===== Excerpted records

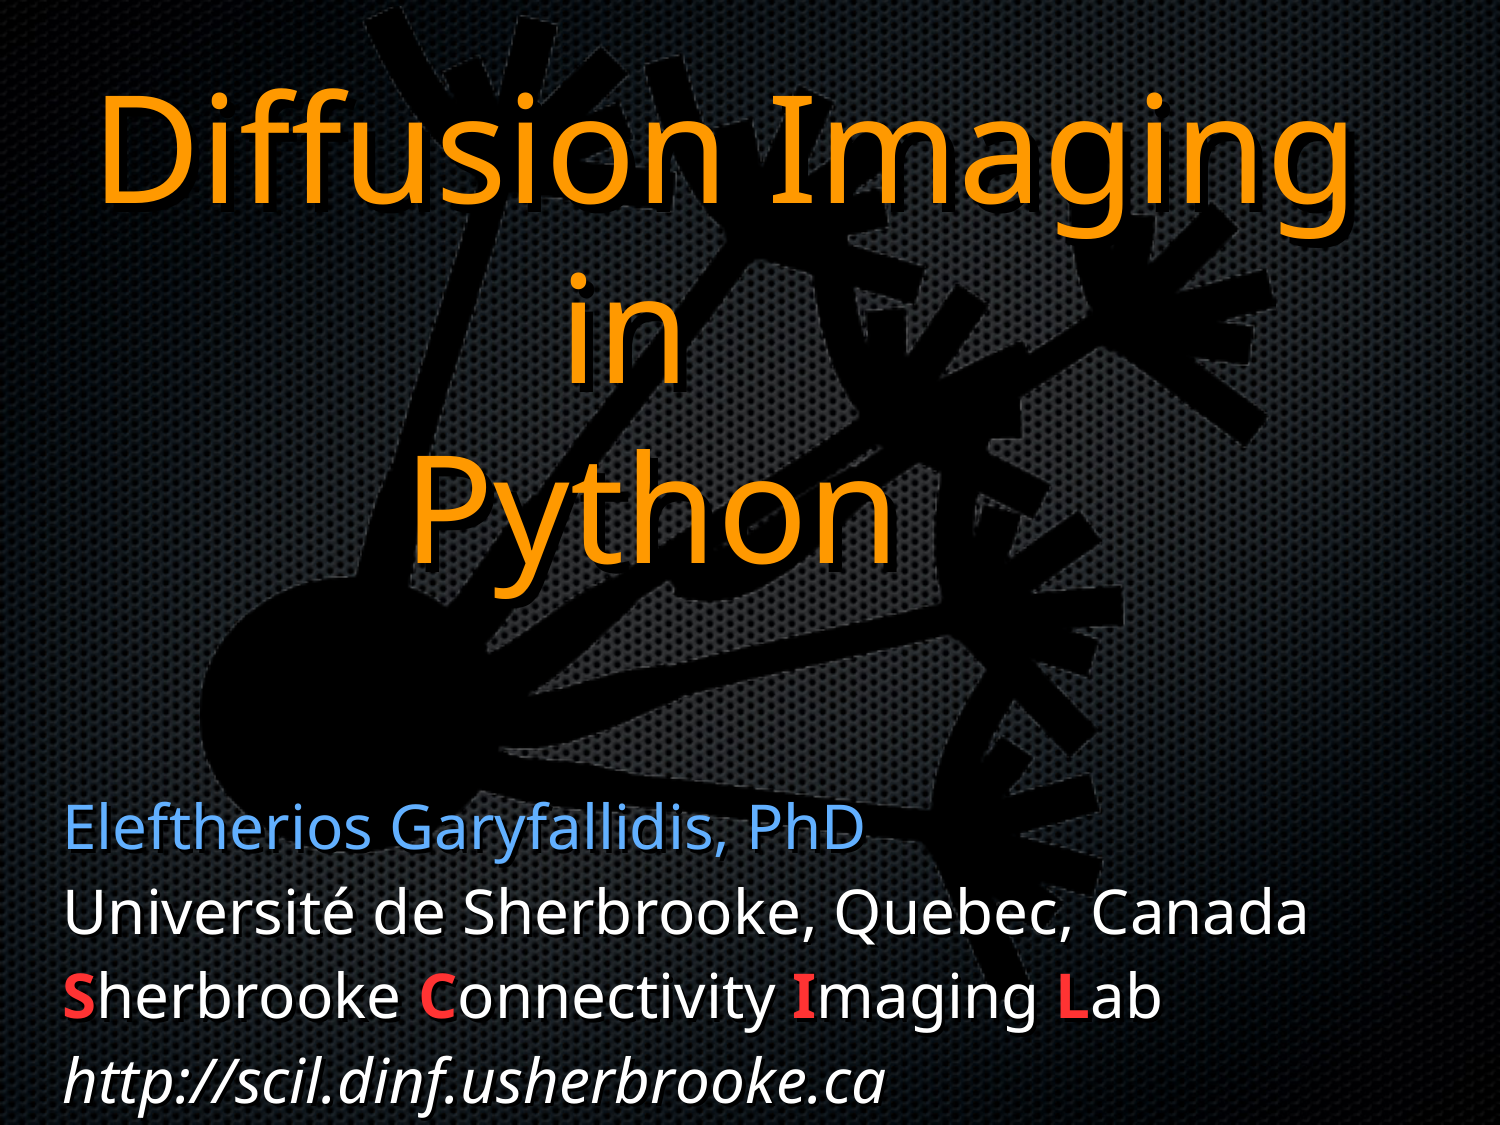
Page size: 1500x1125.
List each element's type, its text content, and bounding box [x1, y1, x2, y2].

list Eleftherios Garyfallidis, PhD Université de Sherbrooke, Quebec, Canada Sherbrooke Connectivity Imaging Lab http://scil.dinf.usherbrooke.ca [54, 779, 1465, 1125]
picture [0, 0, 1500, 1125]
title Diffusion Imaging in Python [82, 0, 1500, 603]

==========

Short problem: Lay out each line of the material above as an item in a numbered list, skipping blank lines and leaving out the picture.

Answer to this exercise:
1. Page size: 1500x1125.
2. List each element's type, its text content, and bounding box [x1, y1, x2, y2].
3. list Eleftherios Garyfallidis, PhD Université de Sherbrooke, Quebec, Canada Sherbrooke Connectivity Imaging Lab http://scil.dinf.usherbrooke.ca [54, 779, 1465, 1125]
4. picture [0, 0, 1500, 1125]
5. title Diffusion Imaging in Python [82, 0, 1500, 603]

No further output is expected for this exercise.